* **Supplied information**

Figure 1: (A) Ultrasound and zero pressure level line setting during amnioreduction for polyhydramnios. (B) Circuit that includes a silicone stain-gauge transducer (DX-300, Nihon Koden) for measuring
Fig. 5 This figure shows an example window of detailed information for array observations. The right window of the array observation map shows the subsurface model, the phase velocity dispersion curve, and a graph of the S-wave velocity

==

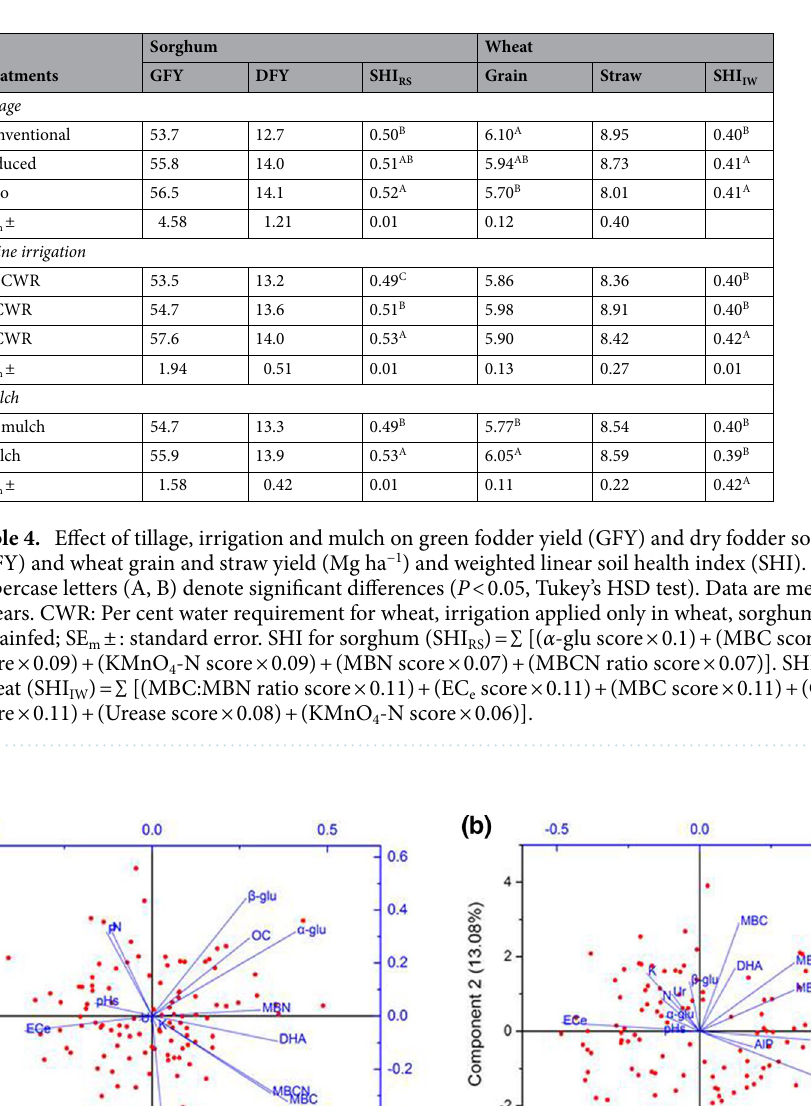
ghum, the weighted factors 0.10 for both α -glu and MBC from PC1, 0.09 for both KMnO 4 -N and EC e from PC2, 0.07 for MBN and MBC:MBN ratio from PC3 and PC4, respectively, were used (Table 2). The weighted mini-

* **Try it**
From the listing above, output exactly the run of lines that starts with the line containing "Figure 1: (A)" and ends with the line containing "Fig. 5 This".

* **Response to the task**
Figure 1: (A) Ultrasound and zero pressure level line setting during amnioreduction for polyhydramnios. (B) Circuit that includes a silicone stain-gauge transducer (DX-300, Nihon Koden) for measuring
Fig. 5 This figure shows an example window of detailed information for array observations. The right window of the array observation map shows the subsurface model, the phase velocity dispersion curve, and a graph of the S-wave velocity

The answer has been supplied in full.